Ce l’ho a casa il libro di Alfred Doeblin, peraltro in inglese, e giuro che prima o poi lo leggo. Così come prometto di guardare la serie che Fassbinder ne ha tratto nel 1980. Magari procederò a ritroso: prima la serie di Fassbinder, poi il libro.
Del resto mi sono accostato a questo ideale tracciato letterario-cinematografico, ispirato dalla natura drammatica e controversa di una città  un po’ mamma un po’ puttana come Berlino, partendo dal suo capo più recente, ossia questo film omonimo presentato dal regista di origine afgane Quarbani alla scorsa Berlinale.

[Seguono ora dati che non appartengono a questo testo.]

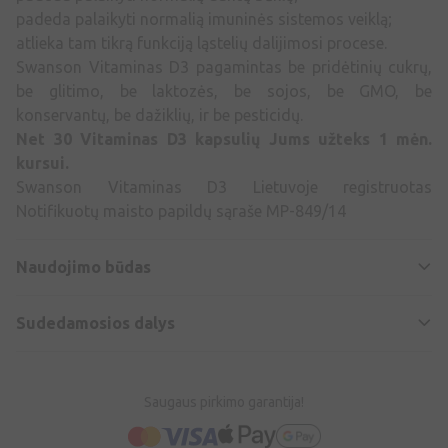
padeda palaikyti normalią imuninės sistemos veiklą;
atlieka tam tikrą funkciją ląstelių dalijimosi procese.
Swanson Vitaminas D3 pagamintas be pridėtinių cukrų,
be glitimo, be laktozės, be sojos, be GMO, be
konservantų, be dažiklių, ir be pesticidų.
Net 30 Vitaminas D3 kapsulių Jums užteks 1 mėn.
kursui.
Swanson Vitaminas D3 Lietuvoje registruotas
Notifikuotų maisto papildų sąraše MP-849/14
Naudojimo būdas
Sudedamosios dalys
Saugaus pirkimo garantija!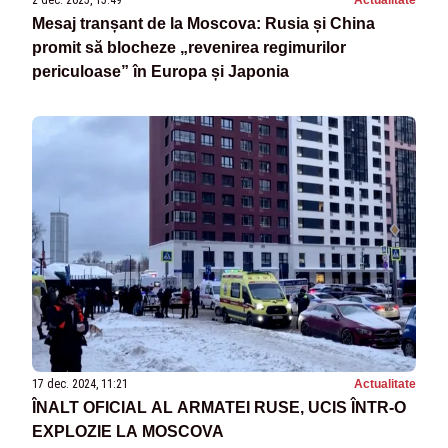
2 dec. 2025, 15:49
Actualitate
Mesaj tranșant de la Moscova: Rusia și China
promit să blocheze „revenirea regimurilor
periculoase” în Europa și Japonia
17 dec. 2024, 11:21
Actualitate
ÎNALT OFICIAL AL ARMATEI RUSE, UCIS ÎNTR-O
EXPLOZIE LA MOSCOVA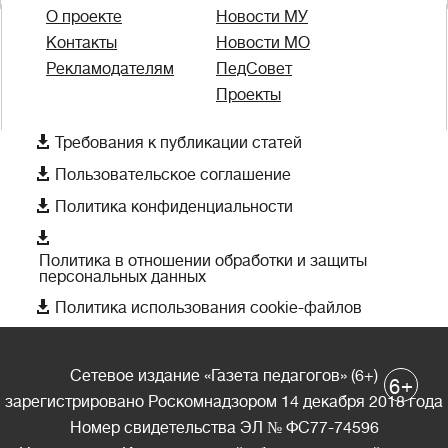
О проекте
Новости МУ
Контакты
Новости МО
Рекламодателям
ПедСовет
Проекты

Требования к публикации статей

Пользовательское соглашение

Политика конфиденциальности

Политика в отношении обработки и защиты
персональных данных

Политика использования cookie-файлов
Сетевое издание «Газета педагогов» (6+)
+
6
зарегистрировано Роскомнадзором 14 декабря 2018 года
Номер свидетельства ЭЛ № ФС77-74596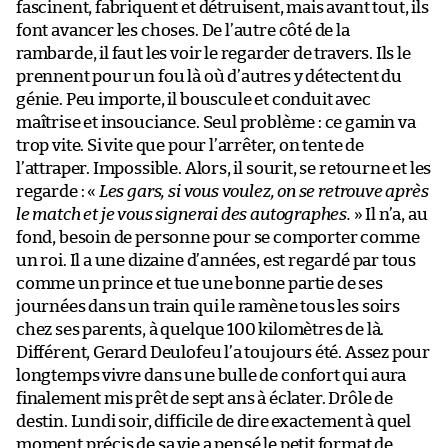
fascinent, fabriquent et détruisent, mais avant tout, ils
font avancer les choses. De l’autre côté de la
rambarde, il faut les voir le regarder de travers. Ils le
prennent pour un fou là où d’autres y détectent du
génie. Peu importe, il bouscule et conduit avec
maîtrise et insouciance. Seul problème : ce gamin va
trop vite. Si vite que pour l’arrêter, on tente de
l’attraper. Impossible. Alors, il sourit, se retourne et les
regarde : «
Les gars, si vous voulez, on se retrouve après
le match et je vous signerai des autographes.
» Il n’a, au
fond, besoin de personne pour se comporter comme
un roi. Il a une dizaine d’années, est regardé par tous
comme un prince et tue une bonne partie de ses
journées dans un train qui le ramène tous les soirs
chez ses parents, à quelque 100 kilomètres de là.
Différent, Gerard Deulofeu l’a toujours été. Assez pour
longtemps vivre dans une bulle de confort qui aura
finalement mis prêt de sept ans à éclater. Drôle de
destin. Lundi soir, difficile de dire exactement à quel
moment précis de sa vie a pensé le petit format de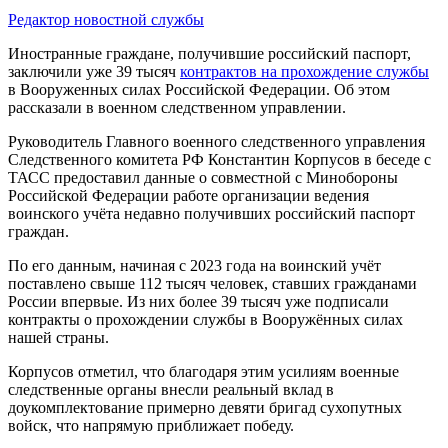
Редактор новостной службы
Иностранные граждане, получившие российский паспорт,
заключили уже 39 тысяч
контрактов на прохождение службы
в Вооруженных силах Российской Федерации. Об этом
рассказали в военном следственном управлении.
Руководитель Главного военного следственного управления
Следственного комитета РФ Константин Корпусов в беседе с
ТАСС предоставил данные о совместной с Минобороны
Российской Федерации работе организации ведения
воинского учёта недавно получивших российский паспорт
граждан.
По его данным, начиная с 2023 года на воинский учёт
поставлено свыше 112 тысяч человек, ставших гражданами
России впервые. Из них более 39 тысяч уже подписали
контракты о прохождении службы в Вооружённых силах
нашей страны.
Корпусов отметил, что благодаря этим усилиям военные
следственные органы внесли реальный вклад в
доукомплектование примерно девяти бригад сухопутных
войск, что напрямую приближает победу.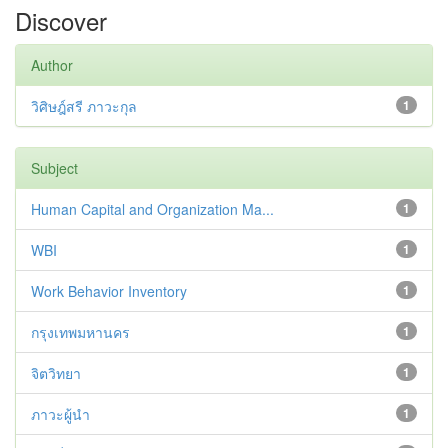
Discover
Author
วิศิษฎ์สรี ภาวะกุล
1
Subject
Human Capital and Organization Ma...
1
WBI
1
Work Behavior Inventory
1
กรุงเทพมหานคร
1
จิตวิทยา
1
ภาวะผู้นำ
1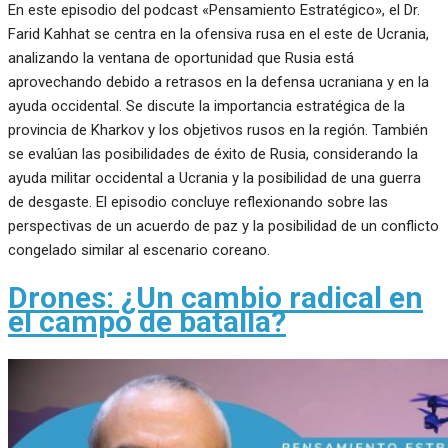
En este episodio del podcast «Pensamiento Estratégico», el Dr.
Farid Kahhat se centra en la ofensiva rusa en el este de Ucrania,
analizando la ventana de oportunidad que Rusia está
aprovechando debido a retrasos en la defensa ucraniana y en la
ayuda occidental. Se discute la importancia estratégica de la
provincia de Kharkov y los objetivos rusos en la región. También
se evalúan las posibilidades de éxito de Rusia, considerando la
ayuda militar occidental a Ucrania y la posibilidad de una guerra
de desgaste. El episodio concluye reflexionando sobre las
perspectivas de un acuerdo de paz y la posibilidad de un conflicto
congelado similar al escenario coreano.
Drones: ¿Un cambio radical en
el campo de batalla?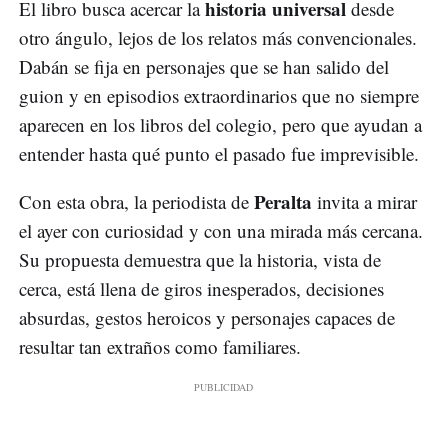
historia universal
El libro busca acercar la
desde
otro ángulo, lejos de los relatos más convencionales.
Dabán se fija en personajes que se han salido del
guion y en episodios extraordinarios que no siempre
aparecen en los libros del colegio, pero que ayudan a
entender hasta qué punto el pasado fue imprevisible.
Peralta
Con esta obra, la periodista de
invita a mirar
el ayer con curiosidad y con una mirada más cercana.
Su propuesta demuestra que la historia, vista de
cerca, está llena de giros inesperados, decisiones
absurdas, gestos heroicos y personajes capaces de
resultar tan extraños como familiares.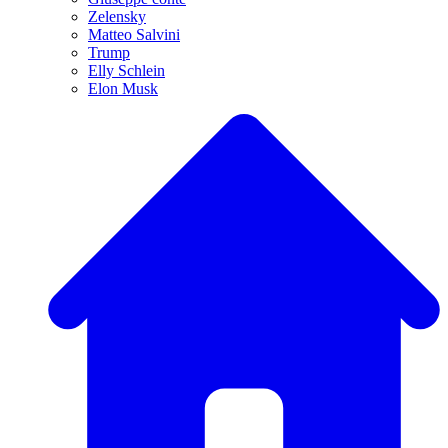
Zelensky
Matteo Salvini
Trump
Elly Schlein
Elon Musk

La miseria della Berlino degli ultimi, capitanati da un inedito Franz dalla pelle nera, questa volta è quella degli spacciatori di Volkspark Hasenheide a Neukoelln. Nelle abbondanti e crude tre ore di film, divise in cinque capitoli, il disperato protagonista si troverà  ripetutamente a scegliere tra bene e male, procrastinando per debolezza o necessità  la sua redenzione. Chi ha letto Doeblin o visto Fassbinder sa quanto e cosa questo eterno rimandare gli costerà .

Il racconto di Qurbani non lascia niente all’immaginazione, la fotografia è torbida e psichedelica, la aiuta una colonna sonora straniante (micidiale ad esempio l’utilizzo di “Quitame la piel” di Arca negli intermezzi onirici). Il parco attori è credibile e urbanamente berlinese, tra loro svetta però il mefistofelico e sciancato Reinhold di Albrecht Schuch, personaggio davvero schifoso che riesce a turbare con le sue imprevedibilità  e perversione anche chi si trova dall’altra parte dello schermo.